Despite the suppression of the last week’s protests and government-imposed Internet interruption, protests in different cities of Iran continue on Sunday 25th of September, the ninth day of the nationwide protests. The atmosphere of most cities is tense; security forces have been deployed across the country arresting protesters, and activists. Security forces have also used excessive force including shooting protesters with pallet guns and automatic weapons.
So far, dozens of people have been killed, hundreds have been injured, and dozens have been arrested during the protests in different cities.
As of September 24, fifty-four people have been killed in the recent protests in several Iranian cities, according to Iran Human Rights (IHRNGO) based in Norway. Iranian state TV on Saturday night announced that 41 people had been killed during protests – this includes the casualties among government forces. Zamaneh Media independently confirms the identities of nine protesters killed by government forces.
The protests against the government’s murder of Mahsa started on Friday, September 16. After the medical team at Tehran’s Kasra hospital pronounced Mahsa dead; the protest shaped in front of Kasra hospital in Tehran. The protest continued after Mahsa’s funeral in her hometown of Saqqez when mourners organized a peaceful rally outside the city’s governor’s office. Security forces outside the office responded to protestors with tear gas and opened fire. Now the protest has spread to most of Iran’s 31 provinces.
Mahsa Amini, a 22-year-old Kurdish woman, died after falling into a coma following her detention by morality police enforcing hijab in Tehran. She was visiting the capital with her family from Saqqez.
The Tehran police claims Mahsa’s death resulted from a prior heart and brain condition that led to cardiac arrest and a stroke; however, in conversation with Zamaneh, Mahsa’s family states that she was healthy and had no prior health conditions.
Independent women, labor, and civil rights organizations express that the murder of Mahsa is “the result of structural and systematic violence against women.”

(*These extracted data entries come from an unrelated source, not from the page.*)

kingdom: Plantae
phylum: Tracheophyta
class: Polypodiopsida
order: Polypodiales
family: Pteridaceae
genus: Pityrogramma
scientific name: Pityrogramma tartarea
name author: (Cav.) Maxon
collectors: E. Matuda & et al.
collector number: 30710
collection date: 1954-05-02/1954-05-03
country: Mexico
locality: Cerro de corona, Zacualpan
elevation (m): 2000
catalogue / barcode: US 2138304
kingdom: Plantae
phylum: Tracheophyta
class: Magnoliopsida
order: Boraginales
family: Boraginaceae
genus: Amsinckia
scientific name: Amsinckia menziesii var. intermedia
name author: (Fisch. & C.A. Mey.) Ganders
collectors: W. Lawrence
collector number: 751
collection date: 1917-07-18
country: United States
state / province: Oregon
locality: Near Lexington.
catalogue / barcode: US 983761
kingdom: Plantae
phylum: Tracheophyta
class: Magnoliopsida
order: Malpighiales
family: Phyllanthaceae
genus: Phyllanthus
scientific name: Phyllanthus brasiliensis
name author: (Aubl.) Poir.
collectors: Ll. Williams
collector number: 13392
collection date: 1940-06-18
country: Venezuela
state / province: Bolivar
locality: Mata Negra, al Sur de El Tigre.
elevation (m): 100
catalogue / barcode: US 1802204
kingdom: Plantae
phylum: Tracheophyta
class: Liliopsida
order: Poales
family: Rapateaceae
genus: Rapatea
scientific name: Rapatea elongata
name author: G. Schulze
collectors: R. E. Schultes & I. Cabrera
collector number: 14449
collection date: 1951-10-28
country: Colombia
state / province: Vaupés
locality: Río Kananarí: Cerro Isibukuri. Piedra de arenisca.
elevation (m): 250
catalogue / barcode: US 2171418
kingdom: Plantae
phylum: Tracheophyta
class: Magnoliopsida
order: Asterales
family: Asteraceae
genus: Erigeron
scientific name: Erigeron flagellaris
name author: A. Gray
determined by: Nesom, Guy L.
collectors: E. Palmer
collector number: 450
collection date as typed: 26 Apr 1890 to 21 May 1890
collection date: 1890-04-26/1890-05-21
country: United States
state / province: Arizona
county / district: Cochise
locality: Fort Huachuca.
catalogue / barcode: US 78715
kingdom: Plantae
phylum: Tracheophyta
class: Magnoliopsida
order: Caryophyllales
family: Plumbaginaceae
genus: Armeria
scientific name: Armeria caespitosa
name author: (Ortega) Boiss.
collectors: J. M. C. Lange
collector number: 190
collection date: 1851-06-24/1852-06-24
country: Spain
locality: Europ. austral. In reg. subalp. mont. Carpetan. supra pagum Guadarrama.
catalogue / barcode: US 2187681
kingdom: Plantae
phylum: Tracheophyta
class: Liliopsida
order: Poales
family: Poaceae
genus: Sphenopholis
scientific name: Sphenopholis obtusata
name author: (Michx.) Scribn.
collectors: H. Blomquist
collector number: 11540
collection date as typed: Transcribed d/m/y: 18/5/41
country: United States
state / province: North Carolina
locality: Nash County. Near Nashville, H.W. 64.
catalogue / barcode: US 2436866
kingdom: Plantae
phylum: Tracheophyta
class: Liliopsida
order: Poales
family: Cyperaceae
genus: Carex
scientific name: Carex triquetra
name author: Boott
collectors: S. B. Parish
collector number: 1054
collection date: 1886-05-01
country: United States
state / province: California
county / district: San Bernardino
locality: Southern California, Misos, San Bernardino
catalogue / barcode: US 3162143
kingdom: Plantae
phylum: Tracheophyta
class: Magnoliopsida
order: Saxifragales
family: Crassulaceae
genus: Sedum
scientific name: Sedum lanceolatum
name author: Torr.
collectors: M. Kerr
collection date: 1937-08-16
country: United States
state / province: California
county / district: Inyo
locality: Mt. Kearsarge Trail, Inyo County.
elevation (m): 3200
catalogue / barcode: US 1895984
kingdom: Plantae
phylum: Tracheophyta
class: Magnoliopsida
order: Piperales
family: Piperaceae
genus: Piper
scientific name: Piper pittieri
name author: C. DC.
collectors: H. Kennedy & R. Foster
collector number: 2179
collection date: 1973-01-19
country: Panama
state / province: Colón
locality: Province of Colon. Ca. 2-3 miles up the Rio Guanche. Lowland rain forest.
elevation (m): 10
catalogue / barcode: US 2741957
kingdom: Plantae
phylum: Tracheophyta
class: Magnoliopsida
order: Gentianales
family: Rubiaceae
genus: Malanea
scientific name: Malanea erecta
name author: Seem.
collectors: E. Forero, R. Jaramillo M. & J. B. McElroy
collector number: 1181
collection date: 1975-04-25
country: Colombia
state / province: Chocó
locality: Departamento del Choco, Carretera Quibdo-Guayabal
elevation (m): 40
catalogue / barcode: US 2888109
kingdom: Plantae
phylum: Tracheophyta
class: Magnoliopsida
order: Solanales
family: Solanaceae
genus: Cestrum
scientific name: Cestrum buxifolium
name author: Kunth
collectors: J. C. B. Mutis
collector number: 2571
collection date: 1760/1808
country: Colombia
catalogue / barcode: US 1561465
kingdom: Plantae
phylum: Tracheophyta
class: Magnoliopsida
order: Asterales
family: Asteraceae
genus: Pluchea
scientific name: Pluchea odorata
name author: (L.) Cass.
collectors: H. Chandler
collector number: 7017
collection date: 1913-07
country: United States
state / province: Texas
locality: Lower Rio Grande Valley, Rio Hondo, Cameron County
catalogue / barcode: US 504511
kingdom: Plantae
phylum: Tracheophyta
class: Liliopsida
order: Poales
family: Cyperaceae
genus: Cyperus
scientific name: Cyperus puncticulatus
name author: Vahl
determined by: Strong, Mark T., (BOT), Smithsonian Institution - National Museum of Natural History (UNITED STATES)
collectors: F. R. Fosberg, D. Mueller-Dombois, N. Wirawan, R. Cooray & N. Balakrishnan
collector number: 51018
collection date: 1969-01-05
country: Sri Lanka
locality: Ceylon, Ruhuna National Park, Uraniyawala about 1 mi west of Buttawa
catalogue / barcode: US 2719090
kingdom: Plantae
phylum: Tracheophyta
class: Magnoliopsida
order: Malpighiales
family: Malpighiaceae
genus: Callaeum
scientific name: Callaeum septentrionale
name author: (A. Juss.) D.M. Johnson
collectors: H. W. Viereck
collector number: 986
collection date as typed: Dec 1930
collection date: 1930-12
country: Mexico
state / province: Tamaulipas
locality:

Activists and human rights groups outside of Iran are concerned for protestors’ safety, especially considering Iran’s recent shutdown of the Internet. During the 2019–2020 protests known as the Bloody November, the Iranian state employed the same strategy of cutting off the Internet so that the world would not get information about the atrocities carried out by government forces.
Security forces have arrested dozens of citizens, student activists, women’s rights activists, and known civil and political activists in several cities of Iran. Anyone who can mobilize or is connected to a grassroots is now a target of Iranian security forces. Families of the detainees have gathered outside prisons in their local hometowns, and the government is slow in providing information on the whereabouts of the arrestees.
There is still no information about the fate of many of those arrested during the recent protests.
Protests have spread to most Iranian cities resulting in widespread arrests. The number of protestors that have been arrested in recent days is unprecedented. The families had announced in the past days that despite the follow-up, they do not know about the fate, place of detention, and charges against the detainees.
Several journalists, including at least four female journalists, have been detained over coverage of the protests and the death of Mahsa Amini.
Photojournalist Yalda Moaiery, Nilofar Hamedi, who reported on Amini’s case, and Fatemeh Rajabi, another journalist, have been arrested. On Saturday, Vida Rabany, another female journalist, was arrested. The International Federation of Journalists confirmed the arrest of fourteen journalists.